HiLo (vivre en altitude, s’entraîner en plaine) est actuellement le modèle le plus recommandé scientifiquement : résider entre 1 800 et 2 500 m d’altitude (pour stimuler l’EPO et la production de globules rouges), et s’entraîner à plus basse altitude (< 1 500 m) (pour maintenir l’intensité et la qualité de l’entraînement).

Stratégies d’entraînement en altitude pour les cyclistes taïwanais

Les ressources en altitude de Taïwan

Taïwan possède un environnement de haute altitude exceptionnel :

  • Wuling (3 275 m) : point culminant du réseau routier taïwanais, avec l’auberge de Wuling
  • Ferme de Cingjing (1 750 m) : hébergement confortable, idéal comme base d’entraînement HiLo
  • Taiping Mountain (2 000 m) : climat agréable, peut servir de base d’entraînement

Plan recommandé (adaptation HiLo) :

  1. Résider à la ferme de Cingjing ou à Lishan (altitude 1 700–2 000 m)
  2. Descendre chaque jour à Puli ou dans la région de Taichung (altitude < 400 m) pour les séances à haute intensité
  3. Durée : 3 à 4 semaines
  4. Dormir en altitude chaque nuit (14 à 16 heures par jour) pour une stimulation continue de l’EPO

Le moment idéal pour l’entraînement en altitude

  • L’effet de l’adaptation à l’altitude atteint son pic de performance environ 2 à 4 semaines après le retour en basse altitude (la maturation des globules rouges prend du temps)
  • L’effet persiste environ 2 à 4 semaines avant de s’estomper progressivement
  • Il est recommandé de planifier les compétitions importantes 2 à 3 semaines après le retour en basse altitude

Conseils pratiques

  • Éviter les entraînements à haute intensité durant la première semaine en altitude, pour laisser le corps s’adapter à l’environnement hypoxique
  • Un apport en fer (alimentation ou suppléments) est essentiel pour l’entraînement en altitude — une carence en fer limite la production de globules rouges et est une cause fréquente d’échec de l’entraînement en altitude
  • Le risque de déshydratation est élevé en altitude (augmentation de la ventilation, évaporation de l’eau) : augmenter la consommation quotidienne d’eau de 500 à 1 000 ml
  • En cas de maux de tête persistants, de nausées ou de troubles de la coordination, il peut s’agir du mal aigu des montagnes (AMS) : il faut redescendre immédiatement
  • Pour les cyclistes qui ne peuvent pas se rendre en altitude, la tente hypoxique (Hypoxic Tent) permet de simuler un environnement hypoxique dans la chambre, 8 à 10 heures par nuit, avec un effet équivalent à 50–70 % de l’altitude réelle

Conclusion

L’entraînement en altitude est l’un des moyens de « dopage naturel » les plus scientifiquement fondés du cyclisme.

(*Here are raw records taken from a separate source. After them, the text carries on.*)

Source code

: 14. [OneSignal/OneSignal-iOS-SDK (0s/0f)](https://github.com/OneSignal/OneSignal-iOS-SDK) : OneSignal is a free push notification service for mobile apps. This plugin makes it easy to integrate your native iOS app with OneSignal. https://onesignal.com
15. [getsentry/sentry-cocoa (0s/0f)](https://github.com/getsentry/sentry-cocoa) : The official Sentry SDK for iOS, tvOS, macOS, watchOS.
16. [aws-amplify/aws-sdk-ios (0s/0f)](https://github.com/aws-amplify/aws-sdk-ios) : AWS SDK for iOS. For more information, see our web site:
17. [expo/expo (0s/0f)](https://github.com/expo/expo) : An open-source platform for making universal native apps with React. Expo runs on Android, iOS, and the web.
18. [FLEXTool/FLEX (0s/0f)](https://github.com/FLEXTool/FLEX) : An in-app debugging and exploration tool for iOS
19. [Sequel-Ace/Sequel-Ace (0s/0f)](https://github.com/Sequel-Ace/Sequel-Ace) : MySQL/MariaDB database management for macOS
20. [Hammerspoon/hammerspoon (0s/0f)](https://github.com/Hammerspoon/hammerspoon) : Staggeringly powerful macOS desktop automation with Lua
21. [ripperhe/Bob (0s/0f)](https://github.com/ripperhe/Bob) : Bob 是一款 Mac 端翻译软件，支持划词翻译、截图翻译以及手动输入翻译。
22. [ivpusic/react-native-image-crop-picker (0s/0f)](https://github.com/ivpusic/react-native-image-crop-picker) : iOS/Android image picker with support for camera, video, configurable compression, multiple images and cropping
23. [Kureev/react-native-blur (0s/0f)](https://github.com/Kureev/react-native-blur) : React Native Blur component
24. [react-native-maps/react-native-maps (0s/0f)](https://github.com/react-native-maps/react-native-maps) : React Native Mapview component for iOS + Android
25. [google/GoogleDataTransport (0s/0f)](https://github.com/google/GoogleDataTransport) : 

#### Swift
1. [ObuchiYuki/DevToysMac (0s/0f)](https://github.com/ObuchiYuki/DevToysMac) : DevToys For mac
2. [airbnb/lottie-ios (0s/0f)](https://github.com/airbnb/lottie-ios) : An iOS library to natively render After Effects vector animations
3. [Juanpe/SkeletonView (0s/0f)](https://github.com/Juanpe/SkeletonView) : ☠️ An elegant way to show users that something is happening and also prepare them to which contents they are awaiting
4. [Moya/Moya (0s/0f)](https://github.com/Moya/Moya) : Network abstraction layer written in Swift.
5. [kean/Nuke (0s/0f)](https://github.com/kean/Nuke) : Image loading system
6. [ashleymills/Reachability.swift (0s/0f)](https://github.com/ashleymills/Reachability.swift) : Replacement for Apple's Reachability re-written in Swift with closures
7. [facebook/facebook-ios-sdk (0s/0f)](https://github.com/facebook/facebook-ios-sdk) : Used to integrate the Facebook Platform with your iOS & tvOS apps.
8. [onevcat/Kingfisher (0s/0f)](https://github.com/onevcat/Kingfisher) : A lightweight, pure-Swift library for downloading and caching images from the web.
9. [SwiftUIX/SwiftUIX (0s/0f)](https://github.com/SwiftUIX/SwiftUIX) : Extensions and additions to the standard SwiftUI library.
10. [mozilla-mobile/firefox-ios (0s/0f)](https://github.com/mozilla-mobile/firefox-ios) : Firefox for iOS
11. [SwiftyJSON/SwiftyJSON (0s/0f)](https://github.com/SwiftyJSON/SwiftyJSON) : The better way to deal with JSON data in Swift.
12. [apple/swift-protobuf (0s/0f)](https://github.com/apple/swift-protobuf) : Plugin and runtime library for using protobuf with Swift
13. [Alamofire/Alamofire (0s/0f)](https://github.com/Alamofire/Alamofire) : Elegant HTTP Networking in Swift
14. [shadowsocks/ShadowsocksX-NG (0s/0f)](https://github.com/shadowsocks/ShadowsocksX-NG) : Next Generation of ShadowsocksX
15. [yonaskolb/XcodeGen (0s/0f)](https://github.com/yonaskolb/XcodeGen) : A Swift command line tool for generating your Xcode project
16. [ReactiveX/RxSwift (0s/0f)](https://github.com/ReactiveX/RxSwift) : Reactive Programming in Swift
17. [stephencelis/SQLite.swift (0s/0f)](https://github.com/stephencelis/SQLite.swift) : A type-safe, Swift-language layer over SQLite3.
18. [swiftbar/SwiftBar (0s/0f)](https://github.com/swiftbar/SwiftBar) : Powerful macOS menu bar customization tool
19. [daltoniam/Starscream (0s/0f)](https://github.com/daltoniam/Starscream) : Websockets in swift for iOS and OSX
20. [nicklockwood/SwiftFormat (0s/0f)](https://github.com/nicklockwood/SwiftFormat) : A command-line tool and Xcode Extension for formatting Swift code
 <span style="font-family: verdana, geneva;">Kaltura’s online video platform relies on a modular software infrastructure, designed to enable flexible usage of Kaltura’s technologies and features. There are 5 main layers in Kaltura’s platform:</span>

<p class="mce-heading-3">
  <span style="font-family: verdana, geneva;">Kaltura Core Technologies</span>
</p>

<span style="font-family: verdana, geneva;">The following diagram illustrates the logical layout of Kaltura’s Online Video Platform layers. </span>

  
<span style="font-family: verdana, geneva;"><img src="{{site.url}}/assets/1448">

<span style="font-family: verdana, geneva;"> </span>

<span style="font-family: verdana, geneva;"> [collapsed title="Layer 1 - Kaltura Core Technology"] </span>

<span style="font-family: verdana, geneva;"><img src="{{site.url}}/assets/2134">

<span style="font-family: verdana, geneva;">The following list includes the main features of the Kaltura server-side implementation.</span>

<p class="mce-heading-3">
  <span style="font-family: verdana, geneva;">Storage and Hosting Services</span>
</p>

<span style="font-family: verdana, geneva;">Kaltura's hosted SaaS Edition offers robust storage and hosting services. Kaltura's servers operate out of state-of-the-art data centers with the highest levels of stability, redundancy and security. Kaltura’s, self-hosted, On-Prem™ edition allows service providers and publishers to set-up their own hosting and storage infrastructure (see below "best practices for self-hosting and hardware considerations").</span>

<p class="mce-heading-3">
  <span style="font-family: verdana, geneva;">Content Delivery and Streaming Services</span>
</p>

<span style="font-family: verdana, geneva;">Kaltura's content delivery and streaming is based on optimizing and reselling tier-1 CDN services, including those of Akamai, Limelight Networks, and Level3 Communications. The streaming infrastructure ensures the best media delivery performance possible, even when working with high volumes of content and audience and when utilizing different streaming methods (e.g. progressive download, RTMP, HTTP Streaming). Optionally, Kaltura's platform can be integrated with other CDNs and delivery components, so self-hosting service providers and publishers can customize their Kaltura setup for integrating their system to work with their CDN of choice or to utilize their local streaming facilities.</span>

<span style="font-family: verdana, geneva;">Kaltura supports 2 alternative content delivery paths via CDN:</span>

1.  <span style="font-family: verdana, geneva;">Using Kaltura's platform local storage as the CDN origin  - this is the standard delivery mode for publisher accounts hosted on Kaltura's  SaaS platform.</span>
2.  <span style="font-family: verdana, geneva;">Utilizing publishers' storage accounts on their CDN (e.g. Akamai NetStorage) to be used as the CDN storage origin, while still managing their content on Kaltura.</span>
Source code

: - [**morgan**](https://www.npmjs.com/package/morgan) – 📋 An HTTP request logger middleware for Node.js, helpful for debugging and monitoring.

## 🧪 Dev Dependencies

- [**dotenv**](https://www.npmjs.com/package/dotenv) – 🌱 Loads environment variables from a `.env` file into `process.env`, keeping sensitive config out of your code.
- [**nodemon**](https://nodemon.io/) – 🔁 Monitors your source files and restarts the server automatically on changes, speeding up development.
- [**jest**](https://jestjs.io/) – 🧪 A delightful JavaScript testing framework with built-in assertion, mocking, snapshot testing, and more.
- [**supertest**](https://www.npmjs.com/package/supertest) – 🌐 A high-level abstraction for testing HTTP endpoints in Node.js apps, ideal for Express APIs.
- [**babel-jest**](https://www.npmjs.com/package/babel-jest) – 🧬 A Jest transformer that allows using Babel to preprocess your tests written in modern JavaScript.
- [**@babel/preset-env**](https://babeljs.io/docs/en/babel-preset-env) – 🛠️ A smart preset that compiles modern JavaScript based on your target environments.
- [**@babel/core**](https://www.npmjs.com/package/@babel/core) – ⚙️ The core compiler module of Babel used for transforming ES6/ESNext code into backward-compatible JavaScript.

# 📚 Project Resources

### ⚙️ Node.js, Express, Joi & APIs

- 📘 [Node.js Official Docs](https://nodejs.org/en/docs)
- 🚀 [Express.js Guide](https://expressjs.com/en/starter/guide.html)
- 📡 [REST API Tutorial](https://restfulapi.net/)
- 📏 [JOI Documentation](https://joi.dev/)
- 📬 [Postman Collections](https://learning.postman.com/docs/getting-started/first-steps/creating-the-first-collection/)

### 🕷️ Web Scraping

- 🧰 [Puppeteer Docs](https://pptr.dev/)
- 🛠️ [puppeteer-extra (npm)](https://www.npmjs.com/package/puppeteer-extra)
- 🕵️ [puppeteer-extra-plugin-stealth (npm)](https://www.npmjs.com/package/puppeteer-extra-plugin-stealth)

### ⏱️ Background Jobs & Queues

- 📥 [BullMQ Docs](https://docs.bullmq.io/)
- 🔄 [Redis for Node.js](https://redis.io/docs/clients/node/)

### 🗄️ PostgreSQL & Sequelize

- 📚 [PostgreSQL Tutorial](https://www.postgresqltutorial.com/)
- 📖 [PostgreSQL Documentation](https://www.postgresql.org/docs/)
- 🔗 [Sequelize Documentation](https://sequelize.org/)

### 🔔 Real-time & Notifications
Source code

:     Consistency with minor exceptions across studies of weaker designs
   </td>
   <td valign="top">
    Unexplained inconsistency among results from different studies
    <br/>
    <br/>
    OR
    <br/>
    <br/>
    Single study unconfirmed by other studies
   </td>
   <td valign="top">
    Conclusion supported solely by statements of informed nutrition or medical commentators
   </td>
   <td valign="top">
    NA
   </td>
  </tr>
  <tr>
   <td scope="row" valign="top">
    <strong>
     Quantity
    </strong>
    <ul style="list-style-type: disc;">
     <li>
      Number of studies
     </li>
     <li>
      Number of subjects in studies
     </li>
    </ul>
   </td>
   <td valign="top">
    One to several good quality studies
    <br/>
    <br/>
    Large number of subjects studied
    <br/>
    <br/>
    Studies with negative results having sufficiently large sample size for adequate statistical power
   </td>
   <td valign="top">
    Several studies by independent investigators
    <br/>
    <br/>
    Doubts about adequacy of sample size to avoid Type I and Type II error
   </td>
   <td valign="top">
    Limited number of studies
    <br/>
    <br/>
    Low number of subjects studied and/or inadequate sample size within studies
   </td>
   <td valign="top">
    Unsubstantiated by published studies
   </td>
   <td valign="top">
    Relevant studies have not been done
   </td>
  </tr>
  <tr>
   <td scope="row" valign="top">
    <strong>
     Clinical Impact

Taïwan dispose d’un gradient d’altitude complet, du niveau de la mer à 3 275 mètres, ce qui en fait un laboratoire naturel exceptionnel pour l’entraînement en altitude des cyclistes. En comprenant ses mécanismes physiologiques et en planifiant correctement le moment de l’entraînement, vous pouvez faire en sorte que chaque globule rouge de votre corps œuvre pour vos performances en compétition.